Charley Bowman, who attended the vigil with the Western New York Peace Center, stood outside the airbase holding a sign evoking Dr. Martin Luther King Jr. in his opposition to the use of armed unmanned aircrafts, commonly referred to as drones.

Bowman said the use of drones in missions where people are killed denies the right to due process and amounts to the execution of people perceived to be enemies of the United States without a trial.

“It removes people’s right to access to the courts,” he said.

Bowman said that the use of the drones creates hatred for America around the world.

“I can’t think of another tool to create more hatred toward the United States than drones,” he said.

The new mission, the result of efforts by the Niagara Falls Military Affairs Council and federal legislators, will help to ensure that the base — which has been considered a candidate to be shut down by the Defense Base Closure and Realignment Commission over the years — remains open.

The base, which houses two divisions, employs more than 3,000 military and civilian personnel and accounts for an estimated $88 million in payroll.

Bowman, a retired biologist and former director of the Western New York Peace Center, said with two conflicts coming to an end, base closures are going to have to happen eventually.

“We’re puzzled why we have to increase this capacity as the wars are winding down,” he said.

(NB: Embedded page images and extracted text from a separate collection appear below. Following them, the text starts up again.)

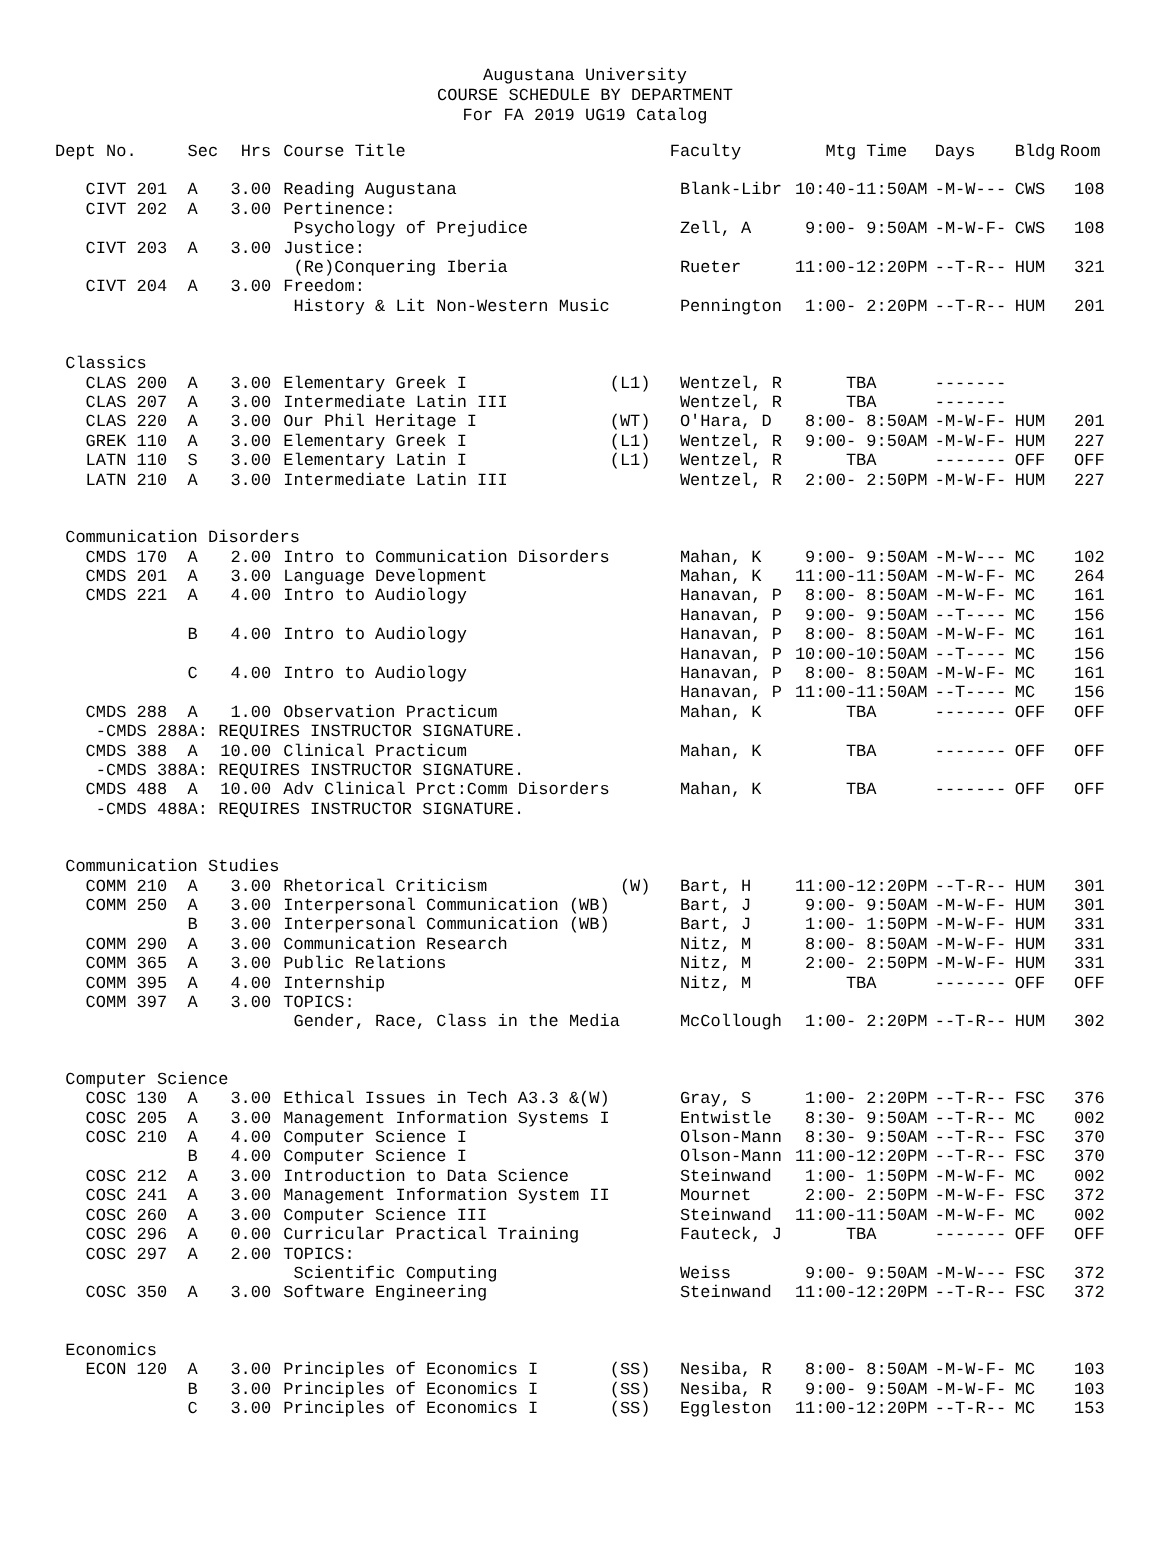Augustana University
COURSE SCHEDULE BY DEPARTMENT
For FA 2019 UG19 Catalog
| Dept No. | Sec | Hrs | | Course Title | | Faculty | Mtg Time | Days | Bldg | Room |
| --- | --- | --- | --- | --- | --- | --- | --- | --- | --- | --- |
| CIVT 201 | A | 3.00 | | Reading Augustana | | Blank-Libr | 10:40-11:50AM | -M-W--- | CWS | 108 |
| CIVT 202 | A | 3.00 | | Pertinence: | | | | | | |
| | | | | Psychology of Prejudice | | Zell, A | 9:00- 9:50AM | -M-W-F- | CWS | 108 |
| CIVT 203 | A | 3.00 | | Justice: | | | | | | |
| | | | | (Re)Conquering Iberia | | Rueter | 11:00-12:20PM | --T-R-- | HUM | 321 |
| CIVT 204 | A | 3.00 | | Freedom: | | | | | | |
| | | | | History & Lit Non-Western Music | | Pennington | 1:00- 2:20PM | --T-R-- | HUM | 201 |
| Classics | | | | | | | | | | |
| CLAS 200 | A | 3.00 | | Elementary Greek I | (L1) | Wentzel, R | TBA | ------- | | |
| CLAS 207 | A | 3.00 | | Intermediate Latin III | | Wentzel, R | TBA | ------- | | |
| CLAS 220 | A | 3.00 | | Our Phil Heritage I | (WT) | O'Hara, D | 8:00- 8:50AM | -M-W-F- | HUM | 201 |
| GREK 110 | A | 3.00 | | Elementary Greek I | (L1) | Wentzel, R | 9:00- 9:50AM | -M-W-F- | HUM | 227 |
| LATN 110 | S | 3.00 | | Elementary Latin I | (L1) | Wentzel, R | TBA | ------- | OFF | OFF |
| LATN 210 | A | 3.00 | | Intermediate Latin III | | Wentzel, R | 2:00- 2:50PM | -M-W-F- | HUM | 227 |
| Communication Disorders | | | | | | | | | | |
| CMDS 170 | A | 2.00 | | Intro to Communication Disorders | | Mahan, K | 9:00- 9:50AM | -M-W--- | MC | 102 |
| CMDS 201 | A | 3.00 | | Language Development | | Mahan, K | 11:00-11:50AM | -M-W-F- | MC | 264 |
| CMDS 221 | A | 4.00 | | Intro to Audiology | | Hanavan, P | 8:00- 8:50AM | -M-W-F- | MC | 161 |
| | | | | | | Hanavan, P | 9:00- 9:50AM | --T---- | MC | 156 |
| | B | 4.00 | | Intro to Audiology | | Hanavan, P | 8:00- 8:50AM | -M-W-F- | MC | 161 |
| | | | | | | Hanavan, P | 10:00-10:50AM | --T---- | MC | 156 |
| | C | 4.00 | | Intro to Audiology | | Hanavan, P | 8:00- 8:50AM | -M-W-F- | MC | 161 |
| | | | | | | Hanavan, P | 11:00-11:50AM | --T---- | MC | 156 |
| CMDS 288 | A | 1.00 | | Observation Practicum | | Mahan, K | TBA | ------- | OFF | OFF |
| -CMDS 288A: REQUIRES INSTRUCTOR SIGNATURE. | | | | | | | | | | |
| CMDS 388 | A | 10.00 | | Clinical Practicum | | Mahan, K | TBA | ------- | OFF | OFF |
| -CMDS 388A: REQUIRES INSTRUCTOR SIGNATURE. | | | | | | | | | | |
| CMDS 488 | A | 10.00 | | Adv Clinical Prct:Comm Disorders | | Mahan, K | TBA | ------- | OFF | OFF |
| -CMDS 488A: REQUIRES INSTRUCTOR SIGNATURE. | | | | | | | | | | |
| Communication Studies | | | | | | | | | | |
| COMM 210 | A | 3.00 | | Rhetorical Criticism | (W) | Bart, H | 11:00-12:20PM | --T-R-- | HUM | 301 |
| COMM 250 | A | 3.00 | | Interpersonal Communication (WB) | | Bart, J | 9:00- 9:50AM | -M-W-F- | HUM | 301 |
| | B | 3.00 | | Interpersonal Communication (WB) | | Bart, J | 1:00- 1:50PM | -M-W-F- | HUM | 331 |
| COMM 290 | A | 3.00 | | Communication Research | | Nitz, M | 8:00- 8:50AM | -M-W-F- | HUM | 331 |
| COMM 365 | A | 3.00 | | Public Relations | | Nitz, M | 2:00- 2:50PM | -M-W-F- | HUM | 331 |
| COMM 395 | A | 4.00 | | Internship | | Nitz, M | TBA | ------- | OFF | OFF |
| COMM 397 | A | 3.00 | | TOPICS: | | | | | | |
| | | | | Gender, Race, Class in the Media | | McCollough | 1:00- 2:20PM | --T-R-- | HUM | 302 |
| Computer Science | | | | | | | | | | |
| COSC 130 | A | 3.00 | | Ethical Issues in Tech A3.3 &(W) | | Gray, S | 1:00- 2:20PM | --T-R-- | FSC | 376 |
| COSC 205 | A | 3.00 | | Management Information Systems I | | Entwistle | 8:30- 9:50AM | --T-R-- | MC | 002 |
| COSC 210 | A | 4.00 | | Computer Science I | | Olson-Mann | 8:30- 9:50AM | --T-R-- | FSC | 370 |
| | B | 4.00 | | Computer Science I | | Olson-Mann | 11:00-12:20PM | --T-R-- | FSC | 370 |
| COSC 212 | A | 3.00 | | Introduction to Data Science | | Steinwand | 1:00- 1:50PM | -M-W-F- | MC | 002 |
| COSC 241 | A | 3.00 | | Management Information System II | | Mournet | 2:00- 2:50PM | -M-W-F- | FSC | 372 |
| COSC 260 | A | 3.00 | | Computer Science III | | Steinwand | 11:00-11:50AM | -M-W-F- | MC | 002 |
| COSC 296 | A | 0.00 | | Curricular Practical Training | | Fauteck, J | TBA | ------- | OFF | OFF |
| COSC 297 | A | 2.00 | | TOPICS: | | | | | | |
| | | | | Scientific Computing | | Weiss | 9:00- 9:50AM | -M-W--- | FSC | 372 |
| COSC 350 | A | 3.00 | | Software Engineering | | Steinwand | 11:00-12:20PM | --T-R-- | FSC | 372 |
| Economics | | | | | | | | | | |
| ECON 120 | A | 3.00 | | Principles of Economics I | (SS) | Nesiba, R | 8:00- 8:50AM | -M-W-F- | MC | 103 |
| | B | 3.00 | | Principles of Economics I | (SS) | Nesiba, R | 9:00- 9:50AM | -M-W-F- | MC | 103 |
| | C | 3.00 | | Principles of Economics I | (SS) | Eggleston | 11:00-12:20PM | --T-R-- | MC | 153 |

Victoria Ross of the Peace Education Project was also outside the airbase Tuesday.

A certified social worker, she said that in addition to the lack of due process involved with some drone missions, the soldiers operating the unmanned aircrafts can face a greater risk of Post Traumatic Stress Disorder, as the experience of being involved in an ongoing conflict while at home can be jarring for soldiers.

“It’s a higher rate of PTSD than boots on the ground,” she said.

Ross said the close-up view that operators have of the people they are targeting, and the graphic and clear view they have of the actual strike, can be key factors in causing PTSD despite the often great distance between the soldiers and the battlefields.

“It’s just a very problematic direction to go in,” Ross said.